I will likely serve this with rice. But when entertaining what additional (and elegant) side would you recommend? Would love some suggestions!
This recipe is so easy and delicious. The chicken is cooked perfectly and is moist and flavorful. I used chicken thighs. The key for me is the sage. I make sure that the plums are covered in sauce or tucked underneath the chicken, so that they do not burn. Thanks Dave for a wonderful recipe. I miss your show.
This is a tasty easy recipe. I appreciated the comments about lining a pan with tinfoil because I ended up with some burned on garlic and prunes and a couple of smaller chicken parts that were adhered by the skin to the bottom on the pan. I think I may have needed more sauce. I only used one 4 lb. roaster chicken, instead of 2 as called for, and halved the amount of sauce. It had a huge breast about 1 lb per each half. This seems to be the standard size now. I have tried to get smaller breasts at the butcher but haven’t see any. I have come to the conclusion that I should cut them in half so that I have four pieces of breast. I didn’t do that for this recipe. While I end up with some burning on the bottom of the pan, the chicken was perfectly cooked and moist. I will use the full recipe for the sauce next time with a single chicken. I added a little more white vinegar because I like the more contrast to the sweetness.

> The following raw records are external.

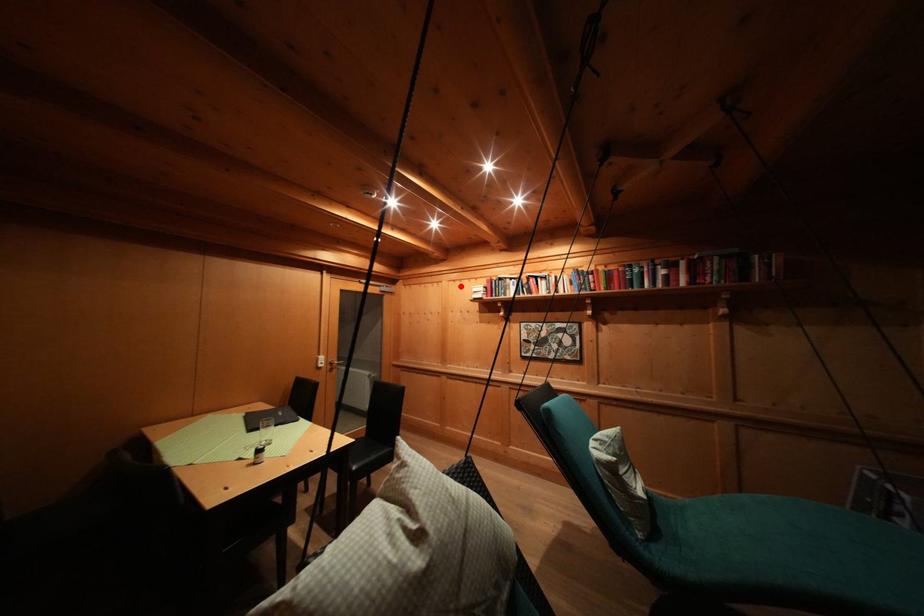
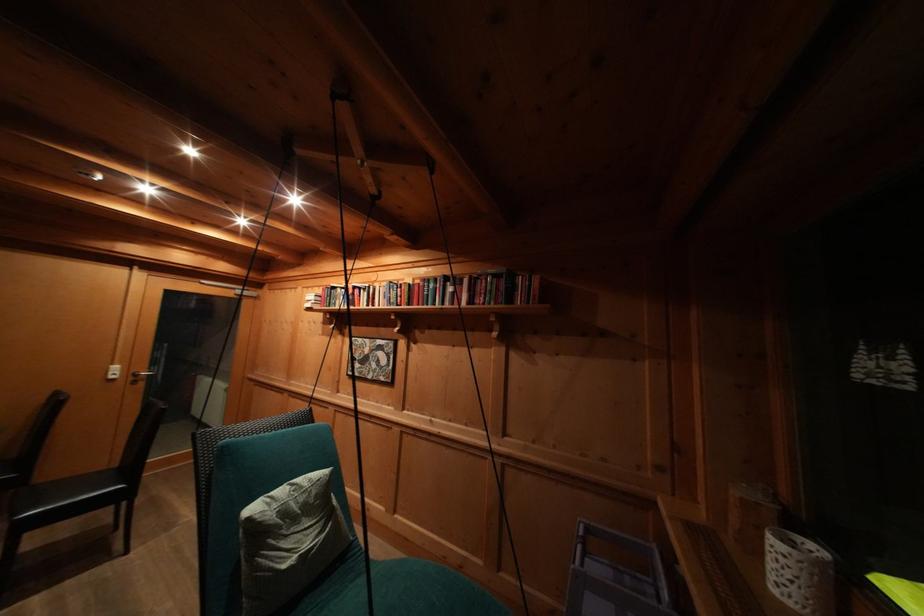
Where in the second image is the point corresponding to the highlighted location from the first image?

(313, 293)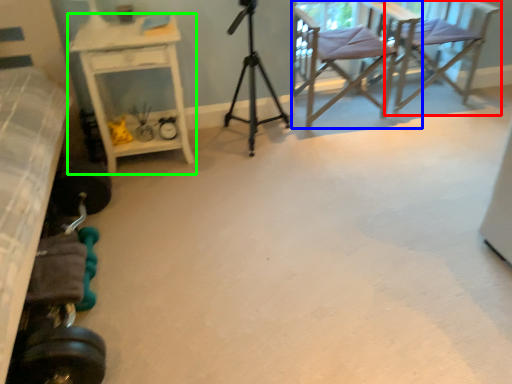
Question: Which object is the farthest from chair (highlighted by a red box)? Choose among these: chair (highlighted by a blue box) or desk (highlighted by a green box).

Choices:
 (A) chair
 (B) desk

Answer: (B)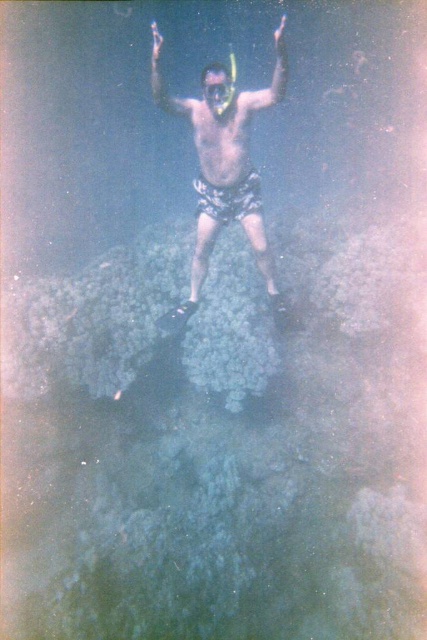
Question: Is smooth skin diver at center to the right of transparent plastic snorkel at upper center from the viewer's perspective?

Choices:
 (A) yes
 (B) no

Answer: (A)

Question: From the image, what is the correct spatial relationship of smooth skin diver at center in relation to transparent plastic snorkel at upper center?

Choices:
 (A) right
 (B) left

Answer: (A)

Question: Which object appears closest to the camera in this image?

Choices:
 (A) smooth skin diver at center
 (B) transparent plastic snorkel at upper center

Answer: (B)

Question: From the image, what is the correct spatial relationship of smooth skin diver at center in relation to transparent plastic snorkel at upper center?

Choices:
 (A) above
 (B) below

Answer: (B)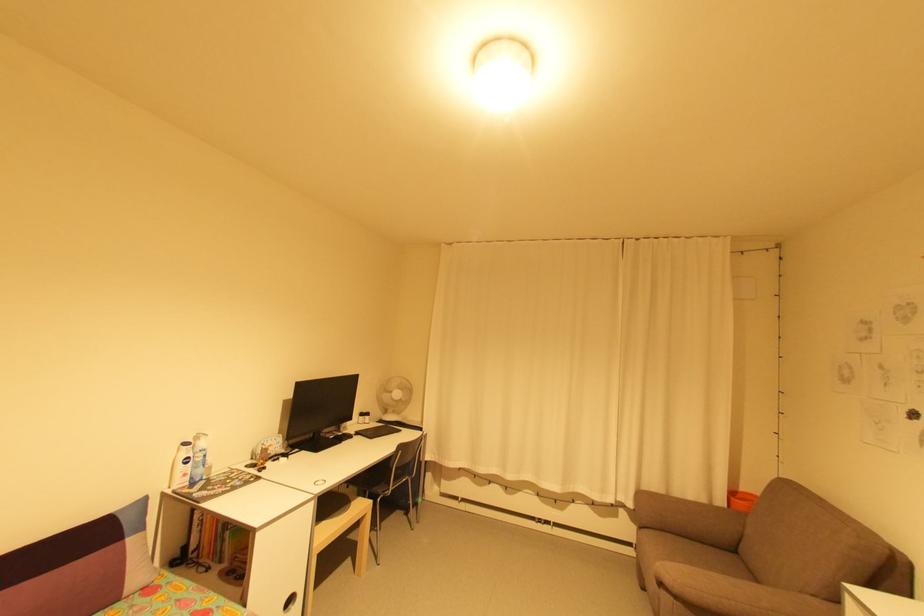
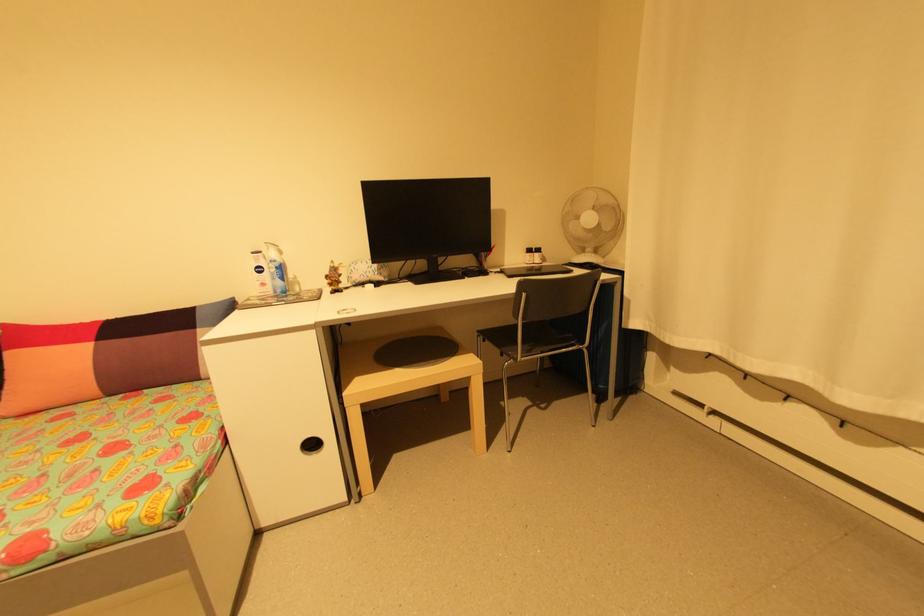
Find the pixel in the second image that matches pixel 272 447 in the first image.

(341, 265)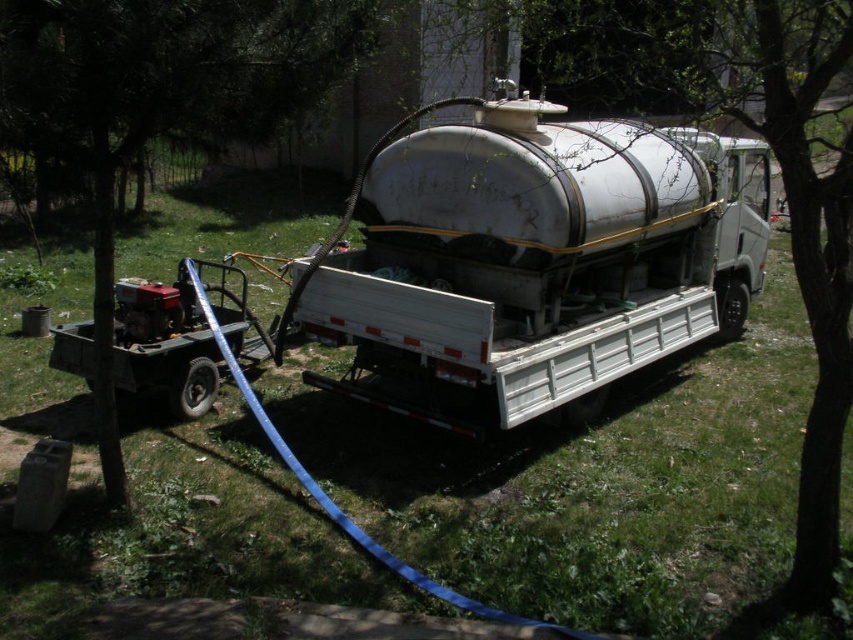
Question: Which of the following is the farthest from the observer?

Choices:
 (A) white matte tanker truck at center
 (B) green leafy tree at upper left

Answer: (A)

Question: Among these points, which one is nearest to the camera?

Choices:
 (A) pyautogui.click(x=610, y=179)
 (B) pyautogui.click(x=804, y=468)

Answer: (B)

Question: Can you confirm if green grass at center is smaller than green leafy tree at upper right?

I used the Trader Joe’s Preserves as another reviewer did.
This recipe remains our favorite chicken recipe for the last 9 years since the episode aired in 2005! We love it. We use lots of the prunes and lots of garlic. The house smell terrific also/bonus. It’s a refreshing change from most chicken recipes. We always make sure to use the sugar free “simply apricot” jam .
This dish was seriously delicious, next time I would add more dried plums and more sage leaves, but the flavors were tangy and sweet and the chicken turned out nice and juicy.
Nothing wrong with it, but after eating the top of the chicken, it was just chicken..no depth of flavor…It was fine, but I won’t make again. It did look pretty presented though
Very easy. The garlic was not done. Tasty.
Perfect work/school night dinner. Extremely easy to make and clean up. Unique taste that will blow you away!
I made this using 6 skinless, boneless chicken breasts since it’s healthier, and I had never cut down a whole chicken before. I cooked them for 50 minutes as another reviewer suggested. This was without a doubt the best chicken I have ever made. Perfectly moist and very flavorful. Whatever pan you use though, make sure it is 100% lined with foil before it goes in the oven. At 50 minutes the sauce blackened to the pan and it would have been ruined. I’m sure you could have used up to 8 breasts with the amount of sauce there was, but I only needed 6.